■ Work task ■
Below is a block of records; reproduce all of them exactly and leave out any pictures.

■ Task data ■
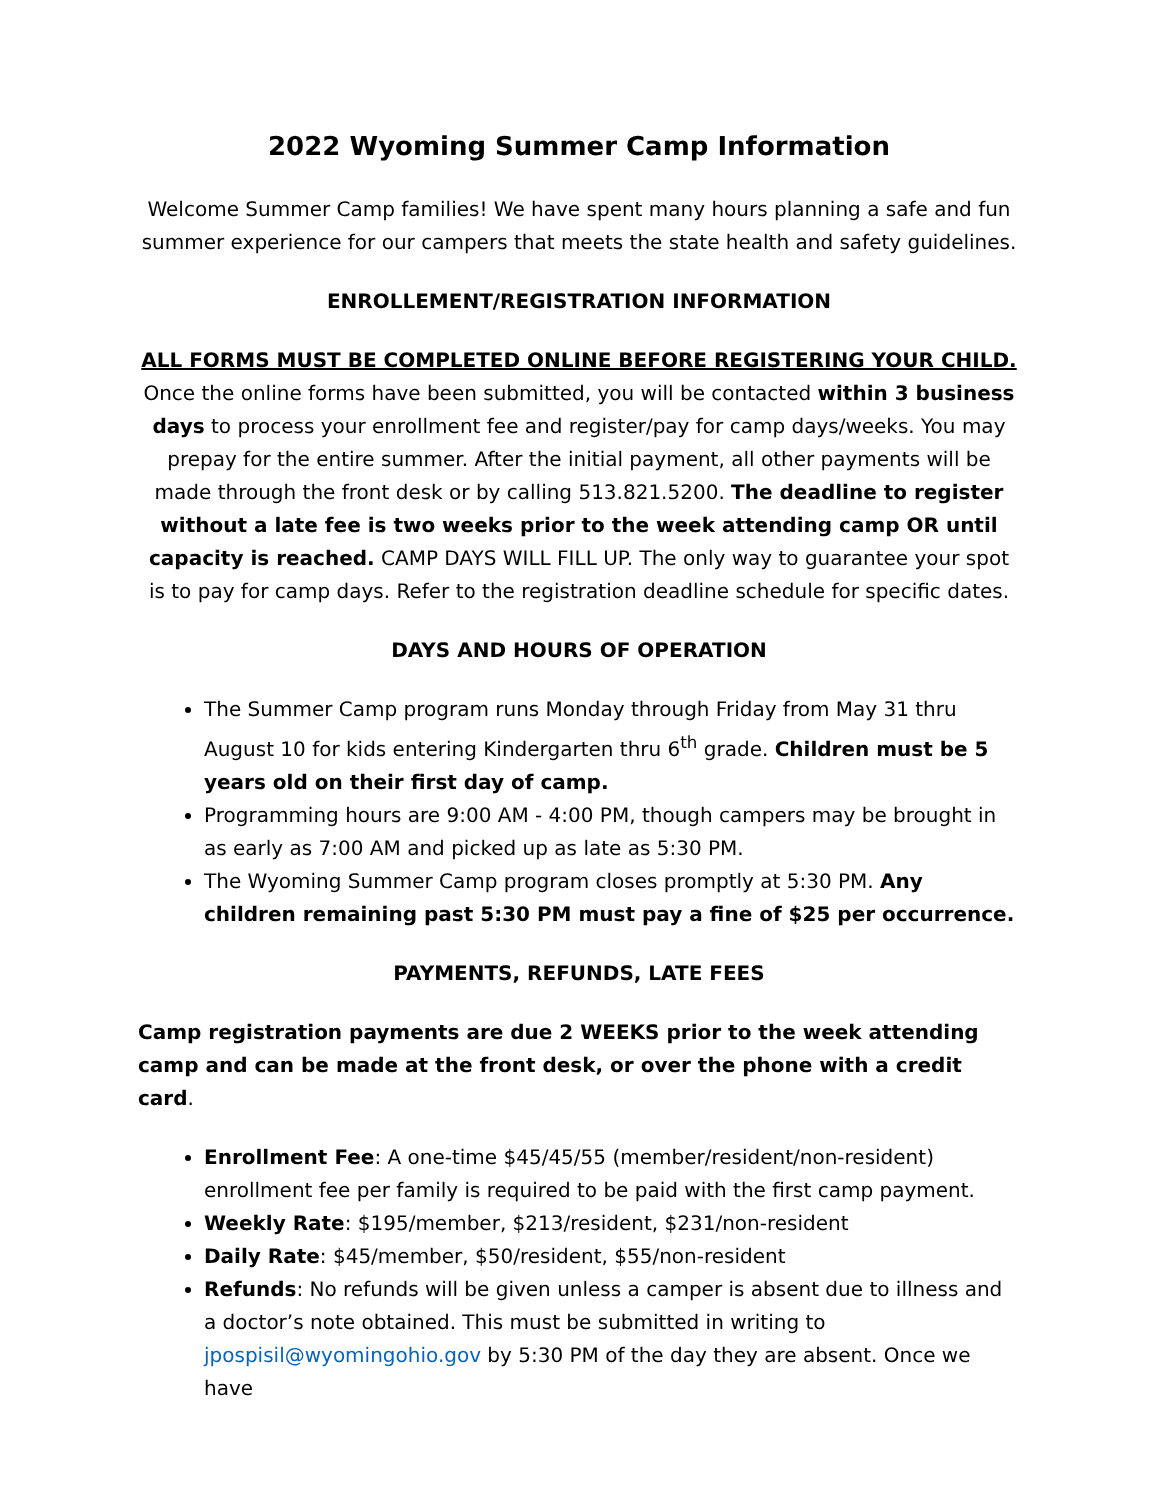2022 Wyoming Summer Camp Information
Welcome Summer Camp families! We have spent many hours planning a safe and fun summer experience for our campers that meets the state health and safety guidelines.
ENROLLEMENT/REGISTRATION INFORMATION
ALL FORMS MUST BE COMPLETED ONLINE BEFORE REGISTERING YOUR CHILD. Once the online forms have been submitted, you will be contacted within 3 business days to process your enrollment fee and register/pay for camp days/weeks. You may prepay for the entire summer. After the initial payment, all other payments will be made through the front desk or by calling 513.821.5200. The deadline to register without a late fee is two weeks prior to the week attending camp OR until capacity is reached. CAMP DAYS WILL FILL UP. The only way to guarantee your spot is to pay for camp days. Refer to the registration deadline schedule for specific dates.
DAYS AND HOURS OF OPERATION
The Summer Camp program runs Monday through Friday from May 31 thru August 10 for kids entering Kindergarten thru 6<sup>th</sup> grade. Children must be 5 years old on their first day of camp.
Programming hours are 9:00 AM - 4:00 PM, though campers may be brought in as early as 7:00 AM and picked up as late as 5:30 PM.
The Wyoming Summer Camp program closes promptly at 5:30 PM. Any children remaining past 5:30 PM must pay a fine of $25 per occurrence.
PAYMENTS, REFUNDS, LATE FEES
Camp registration payments are due 2 WEEKS prior to the week attending camp and can be made at the front desk, or over the phone with a credit card.
Enrollment Fee: A one-time $45/45/55 (member/resident/non-resident) enrollment fee per family is required to be paid with the first camp payment.
Weekly Rate: $195/member, $213/resident, $231/non-resident
Daily Rate: $45/member, $50/resident, $55/non-resident
Refunds: No refunds will be given unless a camper is absent due to illness and a doctor’s note obtained. This must be submitted in writing to jpospisil@wyomingohio.gov by 5:30 PM of the day they are absent. Once we have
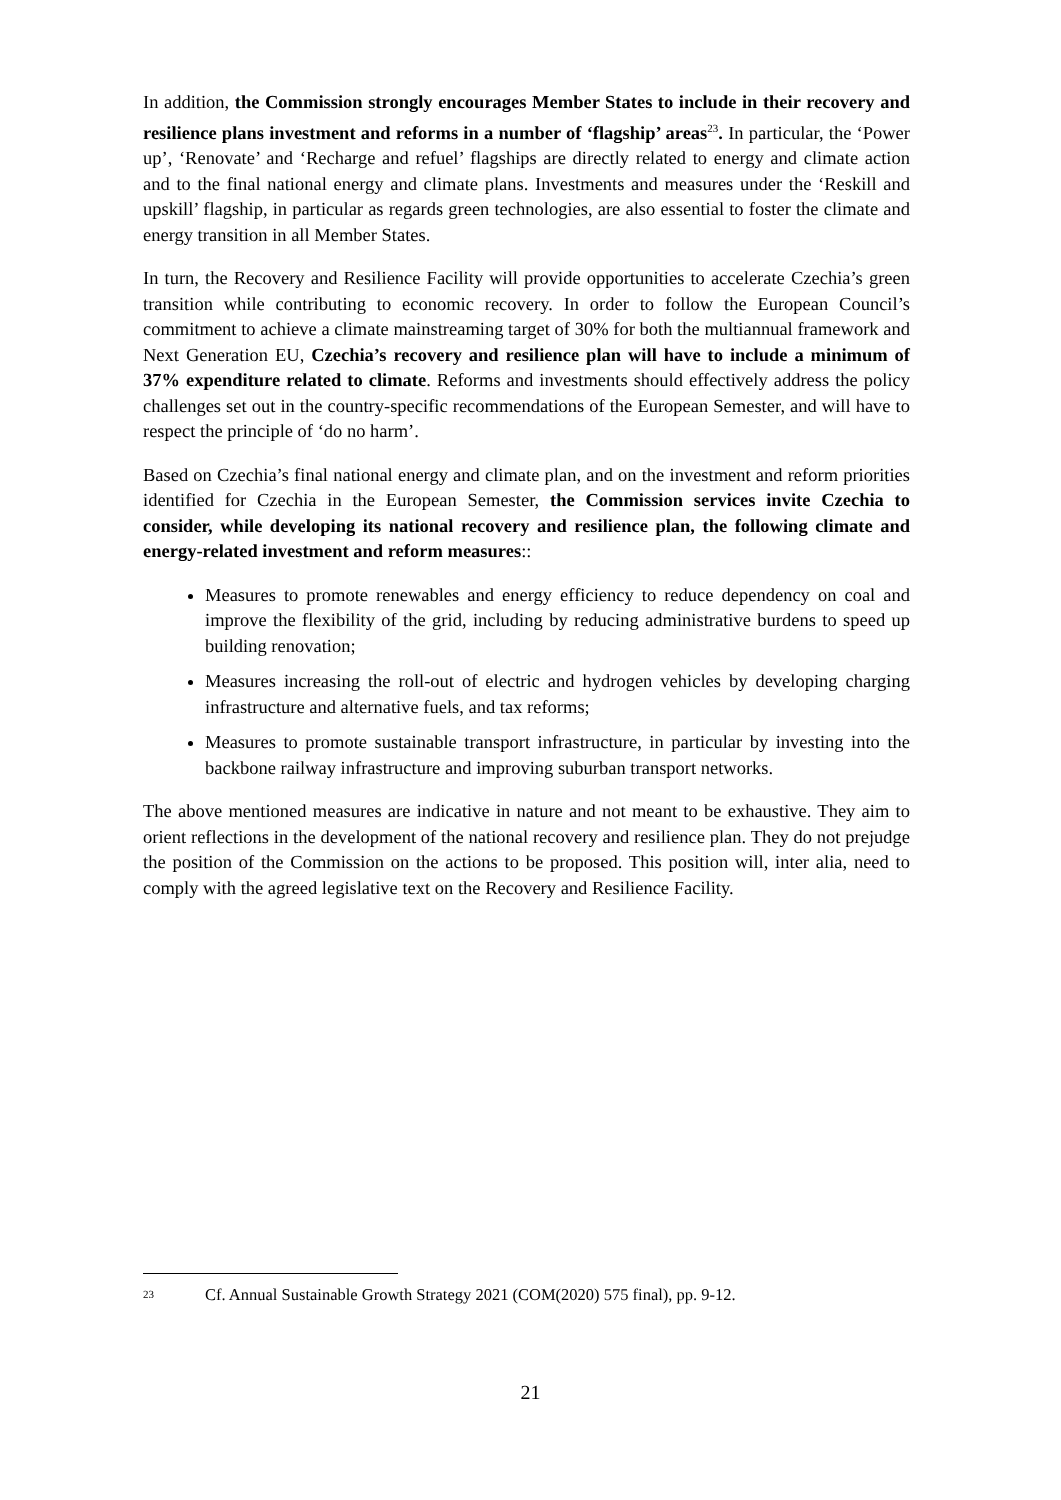In addition, the Commission strongly encourages Member States to include in their recovery and resilience plans investment and reforms in a number of ‘flagship’ areas<sup>23</sup>. In particular, the ‘Power up’, ‘Renovate’ and ‘Recharge and refuel’ flagships are directly related to energy and climate action and to the final national energy and climate plans. Investments and measures under the ‘Reskill and upskill’ flagship, in particular as regards green technologies, are also essential to foster the climate and energy transition in all Member States.
In turn, the Recovery and Resilience Facility will provide opportunities to accelerate Czechia’s green transition while contributing to economic recovery. In order to follow the European Council’s commitment to achieve a climate mainstreaming target of 30% for both the multiannual framework and Next Generation EU, Czechia’s recovery and resilience plan will have to include a minimum of 37% expenditure related to climate. Reforms and investments should effectively address the policy challenges set out in the country-specific recommendations of the European Semester, and will have to respect the principle of ‘do no harm’.
Based on Czechia’s final national energy and climate plan, and on the investment and reform priorities identified for Czechia in the European Semester, the Commission services invite Czechia to consider, while developing its national recovery and resilience plan, the following climate and energy-related investment and reform measures::
Measures to promote renewables and energy efficiency to reduce dependency on coal and improve the flexibility of the grid, including by reducing administrative burdens to speed up building renovation;
Measures increasing the roll-out of electric and hydrogen vehicles by developing charging infrastructure and alternative fuels, and tax reforms;
Measures to promote sustainable transport infrastructure, in particular by investing into the backbone railway infrastructure and improving suburban transport networks.
The above mentioned measures are indicative in nature and not meant to be exhaustive. They aim to orient reflections in the development of the national recovery and resilience plan. They do not prejudge the position of the Commission on the actions to be proposed. This position will, inter alia, need to comply with the agreed legislative text on the Recovery and Resilience Facility.
23 Cf. Annual Sustainable Growth Strategy 2021 (COM(2020) 575 final), pp. 9-12.
21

■ Solved problem ■
2022 Wyoming Summer Camp Information
Welcome Summer Camp families! We have spent many hours planning a safe and fun summer experience for our campers that meets the state health and safety guidelines.
ENROLLEMENT/REGISTRATION INFORMATION
ALL FORMS MUST BE COMPLETED ONLINE BEFORE REGISTERING YOUR CHILD. Once the online forms have been submitted, you will be contacted within 3 business days to process your enrollment fee and register/pay for camp days/weeks. You may prepay for the entire summer. After the initial payment, all other payments will be made through the front desk or by calling 513.821.5200. The deadline to register without a late fee is two weeks prior to the week attending camp OR until capacity is reached. CAMP DAYS WILL FILL UP. The only way to guarantee your spot is to pay for camp days. Refer to the registration deadline schedule for specific dates.
DAYS AND HOURS OF OPERATION
The Summer Camp program runs Monday through Friday from May 31 thru August 10 for kids entering Kindergarten thru 6<sup>th</sup> grade. Children must be 5 years old on their first day of camp.
Programming hours are 9:00 AM - 4:00 PM, though campers may be brought in as early as 7:00 AM and picked up as late as 5:30 PM.
The Wyoming Summer Camp program closes promptly at 5:30 PM. Any children remaining past 5:30 PM must pay a fine of $25 per occurrence.
PAYMENTS, REFUNDS, LATE FEES
Camp registration payments are due 2 WEEKS prior to the week attending camp and can be made at the front desk, or over the phone with a credit card.
Enrollment Fee: A one-time $45/45/55 (member/resident/non-resident) enrollment fee per family is required to be paid with the first camp payment.
Weekly Rate: $195/member, $213/resident, $231/non-resident
Daily Rate: $45/member, $50/resident, $55/non-resident
Refunds: No refunds will be given unless a camper is absent due to illness and a doctor’s note obtained. This must be submitted in writing to jpospisil@wyomingohio.gov by 5:30 PM of the day they are absent. Once we have
In addition, the Commission strongly encourages Member States to include in their recovery and resilience plans investment and reforms in a number of ‘flagship’ areas<sup>23</sup>. In particular, the ‘Power up’, ‘Renovate’ and ‘Recharge and refuel’ flagships are directly related to energy and climate action and to the final national energy and climate plans. Investments and measures under the ‘Reskill and upskill’ flagship, in particular as regards green technologies, are also essential to foster the climate and energy transition in all Member States.
In turn, the Recovery and Resilience Facility will provide opportunities to accelerate Czechia’s green transition while contributing to economic recovery. In order to follow the European Council’s commitment to achieve a climate mainstreaming target of 30% for both the multiannual framework and Next Generation EU, Czechia’s recovery and resilience plan will have to include a minimum of 37% expenditure related to climate. Reforms and investments should effectively address the policy challenges set out in the country-specific recommendations of the European Semester, and will have to respect the principle of ‘do no harm’.
Based on Czechia’s final national energy and climate plan, and on the investment and reform priorities identified for Czechia in the European Semester, the Commission services invite Czechia to consider, while developing its national recovery and resilience plan, the following climate and energy-related investment and reform measures::
Measures to promote renewables and energy efficiency to reduce dependency on coal and improve the flexibility of the grid, including by reducing administrative burdens to speed up building renovation;
Measures increasing the roll-out of electric and hydrogen vehicles by developing charging infrastructure and alternative fuels, and tax reforms;
Measures to promote sustainable transport infrastructure, in particular by investing into the backbone railway infrastructure and improving suburban transport networks.
The above mentioned measures are indicative in nature and not meant to be exhaustive. They aim to orient reflections in the development of the national recovery and resilience plan. They do not prejudge the position of the Commission on the actions to be proposed. This position will, inter alia, need to comply with the agreed legislative text on the Recovery and Resilience Facility.
23 Cf. Annual Sustainable Growth Strategy 2021 (COM(2020) 575 final), pp. 9-12.
21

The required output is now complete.